For me, those times are:
0m0.581s (no watchman, index v4)
0m0.465s (watchman, index v4)
0m0.445s (watchman, index v5)

That's not huge win on its own, but (a) it's better than nothing and (b)
it lays the groundwork for other improvements.

A fair amount (~12%) of the time seems to be spent in zlib; this varies
based on how the data is packed IIRC. 

> Index v4 and split index (and the following read-cache daemon,
> hopefully) 

Looking at some of the archives for read-cache daemon, it seems to be
somewhat similar to watchman, right?  But I only saw inotify code; what
about Mac OS?  Or am I misunderstanding what it is?

> should help reduce numbers of the 1st and 4th lines, I
> expect to less than 50ms each line. lazy_init_name_hash could be taken
> away with read-cache daemon also.
> 
> core.preloadindex can cut the total number of 2nd and 3rd lines by
> half. Watchman should help in these two lines, but it should do better
> than core.preloadindex.
> 
> wt_status_collect_changes_index() depends on how damaged cache-tree is
> (in this case, totally scraped). watchman does not help this either.
> We need to try to "heal" cache-tree as much as possible to reduce the
> number.
> 
> The last line could be a competition between watchman and my coming
> "untracked cache" series. I expect to cut the number in that line at
> least in half without external dependency.
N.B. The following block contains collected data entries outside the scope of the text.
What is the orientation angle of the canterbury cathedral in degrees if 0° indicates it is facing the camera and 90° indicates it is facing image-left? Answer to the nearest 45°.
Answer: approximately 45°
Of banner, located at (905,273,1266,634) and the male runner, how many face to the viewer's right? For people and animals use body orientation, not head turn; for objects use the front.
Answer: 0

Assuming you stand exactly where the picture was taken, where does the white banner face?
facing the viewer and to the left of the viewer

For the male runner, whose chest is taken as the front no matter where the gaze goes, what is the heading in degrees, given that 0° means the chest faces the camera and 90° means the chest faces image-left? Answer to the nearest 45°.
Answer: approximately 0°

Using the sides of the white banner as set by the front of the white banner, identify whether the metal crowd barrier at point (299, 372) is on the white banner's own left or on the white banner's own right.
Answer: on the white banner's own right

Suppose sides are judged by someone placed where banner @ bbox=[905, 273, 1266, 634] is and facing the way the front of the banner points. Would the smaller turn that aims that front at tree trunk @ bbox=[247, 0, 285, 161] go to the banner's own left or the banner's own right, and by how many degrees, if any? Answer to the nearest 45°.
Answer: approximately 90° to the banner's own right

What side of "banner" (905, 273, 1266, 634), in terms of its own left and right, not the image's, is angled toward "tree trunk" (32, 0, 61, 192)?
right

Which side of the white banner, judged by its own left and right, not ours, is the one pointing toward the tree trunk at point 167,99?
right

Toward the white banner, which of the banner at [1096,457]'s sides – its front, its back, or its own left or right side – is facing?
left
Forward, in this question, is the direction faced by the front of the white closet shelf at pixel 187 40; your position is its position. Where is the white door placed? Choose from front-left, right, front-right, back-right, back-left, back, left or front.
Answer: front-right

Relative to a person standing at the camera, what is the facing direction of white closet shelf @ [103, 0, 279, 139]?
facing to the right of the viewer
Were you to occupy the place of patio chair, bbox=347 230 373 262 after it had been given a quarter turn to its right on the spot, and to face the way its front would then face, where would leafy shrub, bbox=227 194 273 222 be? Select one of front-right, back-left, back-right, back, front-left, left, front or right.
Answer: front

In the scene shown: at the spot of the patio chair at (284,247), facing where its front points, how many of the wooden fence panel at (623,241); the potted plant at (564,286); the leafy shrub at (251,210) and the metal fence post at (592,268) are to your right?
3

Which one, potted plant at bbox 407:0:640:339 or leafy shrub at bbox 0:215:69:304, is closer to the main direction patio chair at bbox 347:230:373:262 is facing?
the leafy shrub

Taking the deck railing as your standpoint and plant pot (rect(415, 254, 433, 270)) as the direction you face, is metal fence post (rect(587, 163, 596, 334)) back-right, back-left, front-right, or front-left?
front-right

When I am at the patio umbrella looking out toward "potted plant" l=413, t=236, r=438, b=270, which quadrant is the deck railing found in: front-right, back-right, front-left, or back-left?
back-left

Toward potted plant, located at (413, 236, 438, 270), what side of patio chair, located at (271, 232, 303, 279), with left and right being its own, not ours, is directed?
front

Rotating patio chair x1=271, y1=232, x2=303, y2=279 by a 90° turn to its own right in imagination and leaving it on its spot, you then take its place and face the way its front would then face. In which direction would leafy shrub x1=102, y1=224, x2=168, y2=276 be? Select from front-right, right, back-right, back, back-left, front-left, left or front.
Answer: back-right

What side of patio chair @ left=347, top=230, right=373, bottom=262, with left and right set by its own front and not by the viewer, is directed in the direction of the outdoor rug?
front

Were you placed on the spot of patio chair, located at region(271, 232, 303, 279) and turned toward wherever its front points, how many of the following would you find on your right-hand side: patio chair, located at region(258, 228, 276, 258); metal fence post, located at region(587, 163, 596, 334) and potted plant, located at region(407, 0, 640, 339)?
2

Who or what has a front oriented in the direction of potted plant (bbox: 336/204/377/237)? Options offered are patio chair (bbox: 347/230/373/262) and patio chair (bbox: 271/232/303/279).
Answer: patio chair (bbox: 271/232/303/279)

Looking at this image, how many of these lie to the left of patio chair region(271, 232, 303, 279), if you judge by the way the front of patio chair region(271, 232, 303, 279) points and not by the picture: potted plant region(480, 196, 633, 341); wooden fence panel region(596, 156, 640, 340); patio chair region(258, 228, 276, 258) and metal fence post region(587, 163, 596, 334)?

I hadn't seen the "untracked cached" work (I actually finished these
patches a month or so ago but have been waiting for some internal
reviews before sending them out).  Looks interesting.  It seems we use a
similar strategy for handling ignores.

> Patch 2/3 did not seem to make it to the list by the way.. 

Thanks for your comments.  I just tried again to send patch 2/3.  I do
actually see the CC of it in my @twitter.com mailbox, but I don't see it
in the archives on the web.  Do you know if there is a reason the
mailing list would reject it?  At any rate, the contents may be found
at 
https://github.com/dturner-tw/git/commit/cf587d54fc72d82a23267348afa2c4b60f14ce51.diff

> initial
> reaction is storing the list of all paths seems too much, but I'll
> need to play with it a bit to understand it.

I wonder if it would make sense to use the untracked cache as the
storage strategy, but use watchman as the update strategy.